» Extrait fourni
De manière très informelle, Madame la Ministre a ouvert sa présentation en félicitant en tant que « maman et tunisienne » aussi bien les mamans que leurs enfants qui ont eu le BAC hier » (en juillet dernier, ndlr). Une phrase loin d’être anodine si l’on se réfère aux débats qui ont suivi et à la volonté de ce même ministère de miser sur l’apprentissage des jeunes, à la formation universitaire et professionnelle, rappelant que la Tunisie était un creuset de talents, qu’il fallait continuer d’alimenter. Et la notion d’investissement apparaissait aussi sous le jour d’un futur à dessiner pour les jeunes d’aujourd’hui, un futur qu’il ne faut pas appauvrir. Madame la Ministre a continué, en effet, son discours en mettant l’accent sur la nécessité du pays d’établir « un partenariat gagnant gagnant avec les entreprises internationales. Depuis 50 ans et les lois de 72, la Tunisie s’est mise sur le chemin de l’ouverture et de l’investissement. Le TIF a 20 ans, nous pouvons faire de la rétrospective ou de la prospective. Au quotidien, partons d’une prospective que nous voulons gagnante gagnante pour tout le monde. Et nous devons placer l’innovation au au centre de notre quotidien pour prendre place dans la compétition, tant dans les secteurs les plus traditionnels que les plus technologiques ». La Ministre a évoqué également la nécessité et la volonté du gouvernement de développer les infrastructures de transport et technologiques à même de fournir aux entreprises ce qui leur est nécessaire pour se développer. 

Dans le même mouvement, elle a mis l’accent sur la formation professionnelle et académique pour répondre aux demandes de l’entreprise. Et d’insister sur le facteur humain comme l’une des raisons essentielles pour lesquelles les entreprises continuent d’investir en Tunisie. Elle a rappelé également le travail qu’accomplissent ses services pour fluidifier les procédures et faire gagner du temps aux entreprises. Parallèlement, Madame Neila Nouira Gongi a attiré l’attention de tous les participants sur la nécessité de prendre en compte, dès aujourd’hui, les normes de demain : « Ce qui fait peur, ce sont les nouveaux paradigmes comme la nouvelle taxe carbone et nous serons confrontés comme exportateurs à notre empreinte carbone, et à notre conformité aux lois internationales. Il nous faut nous préparer à ces nouvelles lois qui arrivent et les prendre en compte dès aujourd’hui. Nous devons également intégrer les développements du digital pour lequel nous avons établi un programme concret, dont l’intelligence artificielle et le 4.0 constituent des parties importantes. Nous sommes conscients des difficultés et de l’urgence des changements que nous mettons en œuvre, mais la Tunisie comme terre d’accueil des partenariats de demain l’exige. » et de citer le super challenge du mix énergétique qui doit passer de 3,7 % à 35 % en 2035 ! »

» Consigne écrite
D'après l'extrait fourni, depuis combien d'années la Tunisie s'est-elle mise sur le chemin de l'ouverture et de l'investissement ? La liste n'a aucun rôle dans ce travail.

» Extrait source
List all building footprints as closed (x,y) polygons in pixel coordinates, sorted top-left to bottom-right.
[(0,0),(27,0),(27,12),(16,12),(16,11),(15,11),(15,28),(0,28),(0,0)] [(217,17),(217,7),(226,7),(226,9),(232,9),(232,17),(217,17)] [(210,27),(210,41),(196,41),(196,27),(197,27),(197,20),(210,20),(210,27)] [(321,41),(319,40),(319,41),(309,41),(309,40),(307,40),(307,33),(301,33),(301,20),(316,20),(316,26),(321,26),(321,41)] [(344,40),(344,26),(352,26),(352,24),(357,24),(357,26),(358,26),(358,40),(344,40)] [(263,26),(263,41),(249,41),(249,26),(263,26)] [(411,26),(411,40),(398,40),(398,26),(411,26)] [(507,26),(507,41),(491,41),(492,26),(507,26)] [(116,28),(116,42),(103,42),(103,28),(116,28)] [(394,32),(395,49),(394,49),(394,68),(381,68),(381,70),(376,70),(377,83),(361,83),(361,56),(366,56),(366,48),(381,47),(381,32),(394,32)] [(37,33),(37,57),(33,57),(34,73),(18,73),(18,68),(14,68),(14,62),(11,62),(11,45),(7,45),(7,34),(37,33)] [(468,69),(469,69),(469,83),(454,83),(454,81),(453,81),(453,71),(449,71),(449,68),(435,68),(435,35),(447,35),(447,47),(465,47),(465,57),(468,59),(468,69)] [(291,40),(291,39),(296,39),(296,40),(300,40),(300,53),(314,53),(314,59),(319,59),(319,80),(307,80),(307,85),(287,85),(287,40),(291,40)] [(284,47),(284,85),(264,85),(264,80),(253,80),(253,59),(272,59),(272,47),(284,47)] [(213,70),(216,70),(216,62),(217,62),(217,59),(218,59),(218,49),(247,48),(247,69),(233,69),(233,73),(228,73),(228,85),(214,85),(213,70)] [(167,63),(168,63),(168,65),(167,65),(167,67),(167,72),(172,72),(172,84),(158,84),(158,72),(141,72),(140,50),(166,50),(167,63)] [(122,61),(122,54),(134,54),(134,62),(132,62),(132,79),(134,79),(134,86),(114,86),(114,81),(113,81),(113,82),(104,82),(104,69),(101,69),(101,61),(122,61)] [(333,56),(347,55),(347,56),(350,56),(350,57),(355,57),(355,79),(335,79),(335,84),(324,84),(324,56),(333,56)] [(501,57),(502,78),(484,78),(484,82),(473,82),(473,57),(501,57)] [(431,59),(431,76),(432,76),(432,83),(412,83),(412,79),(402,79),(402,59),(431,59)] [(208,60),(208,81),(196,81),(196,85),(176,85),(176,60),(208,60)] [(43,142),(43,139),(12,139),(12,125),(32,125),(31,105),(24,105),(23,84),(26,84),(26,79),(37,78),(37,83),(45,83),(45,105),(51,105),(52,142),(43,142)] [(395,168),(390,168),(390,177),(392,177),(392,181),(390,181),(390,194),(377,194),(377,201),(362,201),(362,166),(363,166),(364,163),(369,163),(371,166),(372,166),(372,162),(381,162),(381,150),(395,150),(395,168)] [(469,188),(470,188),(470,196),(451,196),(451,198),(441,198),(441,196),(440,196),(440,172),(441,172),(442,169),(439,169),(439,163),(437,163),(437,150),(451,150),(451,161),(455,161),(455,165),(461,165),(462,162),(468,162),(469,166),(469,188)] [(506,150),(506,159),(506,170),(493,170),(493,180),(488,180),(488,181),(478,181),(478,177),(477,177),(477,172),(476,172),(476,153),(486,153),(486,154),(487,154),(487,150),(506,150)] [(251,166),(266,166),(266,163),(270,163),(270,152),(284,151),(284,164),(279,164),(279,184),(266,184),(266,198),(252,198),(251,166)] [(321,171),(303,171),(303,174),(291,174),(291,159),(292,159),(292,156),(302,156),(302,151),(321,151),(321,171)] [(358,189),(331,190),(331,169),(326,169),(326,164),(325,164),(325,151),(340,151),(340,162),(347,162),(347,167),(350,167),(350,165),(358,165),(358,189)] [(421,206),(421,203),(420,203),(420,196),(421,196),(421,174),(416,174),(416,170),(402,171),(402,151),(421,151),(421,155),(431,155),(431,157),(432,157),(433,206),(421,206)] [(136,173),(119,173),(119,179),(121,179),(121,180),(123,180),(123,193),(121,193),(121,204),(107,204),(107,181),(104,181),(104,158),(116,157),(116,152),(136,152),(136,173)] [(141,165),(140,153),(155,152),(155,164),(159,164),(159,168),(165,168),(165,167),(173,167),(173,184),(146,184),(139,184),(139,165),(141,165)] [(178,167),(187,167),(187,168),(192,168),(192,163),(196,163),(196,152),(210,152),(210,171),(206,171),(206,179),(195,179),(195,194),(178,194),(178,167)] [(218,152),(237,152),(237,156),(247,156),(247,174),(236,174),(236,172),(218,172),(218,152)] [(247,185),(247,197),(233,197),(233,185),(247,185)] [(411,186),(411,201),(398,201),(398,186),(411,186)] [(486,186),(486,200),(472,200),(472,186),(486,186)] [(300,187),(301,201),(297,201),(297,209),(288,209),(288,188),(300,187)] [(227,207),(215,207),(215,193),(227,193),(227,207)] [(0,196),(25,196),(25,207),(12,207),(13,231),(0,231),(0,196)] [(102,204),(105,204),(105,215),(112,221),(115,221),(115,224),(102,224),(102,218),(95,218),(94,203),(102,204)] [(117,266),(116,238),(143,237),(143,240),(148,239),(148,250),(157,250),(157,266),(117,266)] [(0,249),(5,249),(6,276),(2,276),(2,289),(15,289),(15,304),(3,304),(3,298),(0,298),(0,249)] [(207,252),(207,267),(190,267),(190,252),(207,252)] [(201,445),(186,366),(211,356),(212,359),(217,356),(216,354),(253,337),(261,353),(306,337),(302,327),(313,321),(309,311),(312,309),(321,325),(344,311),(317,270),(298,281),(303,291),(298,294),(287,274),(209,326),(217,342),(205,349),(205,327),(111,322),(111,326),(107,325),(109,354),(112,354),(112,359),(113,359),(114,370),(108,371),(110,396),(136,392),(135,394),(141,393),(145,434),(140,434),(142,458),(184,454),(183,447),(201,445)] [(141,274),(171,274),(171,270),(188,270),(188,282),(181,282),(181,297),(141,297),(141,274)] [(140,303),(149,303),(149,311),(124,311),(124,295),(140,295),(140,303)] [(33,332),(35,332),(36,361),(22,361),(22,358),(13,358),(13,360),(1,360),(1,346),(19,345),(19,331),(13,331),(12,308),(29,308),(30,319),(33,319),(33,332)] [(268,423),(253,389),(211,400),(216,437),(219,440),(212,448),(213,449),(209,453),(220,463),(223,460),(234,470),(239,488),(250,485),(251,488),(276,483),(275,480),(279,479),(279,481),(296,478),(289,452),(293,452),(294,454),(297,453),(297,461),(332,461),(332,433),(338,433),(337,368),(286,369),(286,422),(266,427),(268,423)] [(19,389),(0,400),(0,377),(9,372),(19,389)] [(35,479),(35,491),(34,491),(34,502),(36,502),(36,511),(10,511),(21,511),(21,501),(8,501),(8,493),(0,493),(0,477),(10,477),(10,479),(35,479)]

» Réponse finale
Depuis 50 ans, avec les lois de 72.